Yesterday, I wrote about how a three-legged deploy process enables migrations in continuous deployment (CD). Today I want to talk about the creativity that hides in the gap between "a little" and "zero."
One way to look for opportunities—I think attributable to Marty Cagan—to innovate is to take some metric and ask what it would take to change it by a factor of 10. In engineering, this often looks like dividing by 10. How can we reduce the time or effort in this process by an order of magnitude?
But dividing by 10, no matter how many times you do it, will never get you to zero. Zero takes some kind of leap. What does it take, not to improve or optimize a process, but to completely eliminate it?
Years ago, I had a process for canceling recurring credit card subscriptions that involved SSHing into a running machine, opening a Python interpreter, and running several commands—to get the right user, to check the state of their subscription, to execute the business logic to cancel it, etc. All of these steps were opportunities for error, and they took at least a few minutes. Eventually I did manage to encapsulate it so it was fewer commands, but the risk was still there.
Then I added it to the admin UI. All of a sudden I didn't have to drop into "engineer mode" from "customer service mode" anymore. I could stay focused on churning through customer service requests—and I started dreading them less.
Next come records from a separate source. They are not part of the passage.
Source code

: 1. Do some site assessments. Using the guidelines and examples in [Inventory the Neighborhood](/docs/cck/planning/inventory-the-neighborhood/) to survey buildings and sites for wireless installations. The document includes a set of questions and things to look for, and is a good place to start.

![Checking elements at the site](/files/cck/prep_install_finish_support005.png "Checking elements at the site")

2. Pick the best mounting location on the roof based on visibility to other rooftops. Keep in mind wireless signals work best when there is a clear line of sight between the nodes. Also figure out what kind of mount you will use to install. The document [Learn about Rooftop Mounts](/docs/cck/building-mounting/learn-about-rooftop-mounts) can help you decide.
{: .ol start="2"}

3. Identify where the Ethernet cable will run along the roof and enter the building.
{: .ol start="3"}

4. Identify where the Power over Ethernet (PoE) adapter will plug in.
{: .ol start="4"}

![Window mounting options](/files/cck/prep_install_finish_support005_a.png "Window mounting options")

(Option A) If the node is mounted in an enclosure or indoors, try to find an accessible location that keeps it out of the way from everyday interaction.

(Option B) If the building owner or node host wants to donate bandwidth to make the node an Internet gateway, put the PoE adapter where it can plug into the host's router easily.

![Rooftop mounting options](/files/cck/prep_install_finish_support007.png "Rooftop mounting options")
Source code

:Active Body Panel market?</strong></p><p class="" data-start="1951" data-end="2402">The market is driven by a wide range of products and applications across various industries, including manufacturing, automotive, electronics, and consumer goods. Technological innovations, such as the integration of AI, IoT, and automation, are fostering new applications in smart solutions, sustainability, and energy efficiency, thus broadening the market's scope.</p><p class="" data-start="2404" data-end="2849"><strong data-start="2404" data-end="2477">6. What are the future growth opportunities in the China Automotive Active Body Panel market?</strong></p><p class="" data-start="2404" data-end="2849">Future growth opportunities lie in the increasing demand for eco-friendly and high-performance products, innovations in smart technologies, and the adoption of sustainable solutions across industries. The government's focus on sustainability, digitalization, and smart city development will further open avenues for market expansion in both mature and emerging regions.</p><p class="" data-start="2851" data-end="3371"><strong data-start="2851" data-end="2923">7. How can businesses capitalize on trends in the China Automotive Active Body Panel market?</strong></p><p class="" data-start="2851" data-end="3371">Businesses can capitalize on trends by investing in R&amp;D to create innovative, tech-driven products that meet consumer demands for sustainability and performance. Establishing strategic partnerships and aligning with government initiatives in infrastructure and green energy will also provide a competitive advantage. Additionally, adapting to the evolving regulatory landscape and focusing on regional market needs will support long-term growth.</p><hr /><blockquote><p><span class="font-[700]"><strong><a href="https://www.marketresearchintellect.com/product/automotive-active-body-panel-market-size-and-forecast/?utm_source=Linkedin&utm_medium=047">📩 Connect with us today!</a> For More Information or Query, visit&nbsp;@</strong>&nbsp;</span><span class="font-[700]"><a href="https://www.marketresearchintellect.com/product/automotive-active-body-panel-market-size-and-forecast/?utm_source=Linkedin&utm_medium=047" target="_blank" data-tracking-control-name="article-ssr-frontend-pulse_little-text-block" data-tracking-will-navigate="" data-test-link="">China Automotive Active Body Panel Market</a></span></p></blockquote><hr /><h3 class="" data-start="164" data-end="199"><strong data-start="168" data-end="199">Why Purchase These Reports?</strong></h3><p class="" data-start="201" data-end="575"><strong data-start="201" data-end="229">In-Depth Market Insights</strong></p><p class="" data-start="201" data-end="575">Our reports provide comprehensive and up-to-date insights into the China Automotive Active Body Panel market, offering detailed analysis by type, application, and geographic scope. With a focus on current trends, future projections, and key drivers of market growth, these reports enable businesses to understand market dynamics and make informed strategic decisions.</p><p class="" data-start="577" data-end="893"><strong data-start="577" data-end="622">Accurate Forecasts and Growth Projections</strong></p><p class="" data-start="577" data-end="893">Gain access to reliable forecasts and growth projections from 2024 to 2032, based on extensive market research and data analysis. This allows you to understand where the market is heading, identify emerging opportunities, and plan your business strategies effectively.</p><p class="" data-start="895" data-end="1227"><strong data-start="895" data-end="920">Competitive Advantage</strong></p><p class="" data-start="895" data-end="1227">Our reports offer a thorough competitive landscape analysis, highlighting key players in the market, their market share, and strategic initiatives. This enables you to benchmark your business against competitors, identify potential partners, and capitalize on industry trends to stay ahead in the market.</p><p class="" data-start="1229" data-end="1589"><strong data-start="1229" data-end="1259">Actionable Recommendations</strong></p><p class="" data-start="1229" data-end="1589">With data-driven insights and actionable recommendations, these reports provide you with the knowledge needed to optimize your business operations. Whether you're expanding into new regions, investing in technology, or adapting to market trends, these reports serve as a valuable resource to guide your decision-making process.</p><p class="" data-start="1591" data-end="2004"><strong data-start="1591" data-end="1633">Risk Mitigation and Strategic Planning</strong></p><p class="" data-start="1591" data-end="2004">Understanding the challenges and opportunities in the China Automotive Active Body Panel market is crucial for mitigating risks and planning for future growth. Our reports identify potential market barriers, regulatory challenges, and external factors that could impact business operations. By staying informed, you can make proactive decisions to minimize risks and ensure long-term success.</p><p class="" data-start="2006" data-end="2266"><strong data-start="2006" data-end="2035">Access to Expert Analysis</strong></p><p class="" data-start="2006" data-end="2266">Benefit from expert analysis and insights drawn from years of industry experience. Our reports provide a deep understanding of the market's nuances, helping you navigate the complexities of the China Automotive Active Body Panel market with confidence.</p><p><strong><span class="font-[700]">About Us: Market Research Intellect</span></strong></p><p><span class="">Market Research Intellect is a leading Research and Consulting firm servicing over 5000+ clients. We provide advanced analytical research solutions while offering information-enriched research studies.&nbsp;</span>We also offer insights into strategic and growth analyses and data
Teams see even bigger benefits from changes like this. On one of my teams, a process required a non-technical team member to raise a request, that request to get picked up by an engineer, that engineer to run potentially destructive code by hand, until we asked "how can we take ourselves out of this entirely?" The answer was to add UI that enabled the non-technical team members to handle the task themselves. Not only did it reduce the risk and need for access to production, it also sped up the overall process by at least an order of magnitude. What used to take days—mostly of inactive time—could now be done in one step while on the phone with a customer.
Downtime is similar. Engineers will look for ways to minimize disruption. You'll hear things like "these need to go out at the same time" or "it shouldn't take more than a minute." Minimization techniques won't get this to zero downtime—though they might get you close enough for your needs—but flipping the question around will.
When I ran TodaysMeet, a live chat application, I wanted to deploy during the day, while I was awake. And deploys would cause customers to experience errors. Usually only a few, but still not a good user experience. The solution came from turning one layer of the architecture into a mesh—routing requests from local processes to neighboring copies—building in queues that could buffer, and drain, requests if the next layer was unavailable; and some optimistic UI updates.
Making the downtime window shorter would have reduced the likelihood of requests failing, but eliminating it completely provided a much better user experience, and made me feel comfortable deploying whenever, even during peak traffic.
When there's a common task, something takes a large percentage of your time, or a disruption, instead of asking how to minimize it, ask, "what it would take to eliminate this?"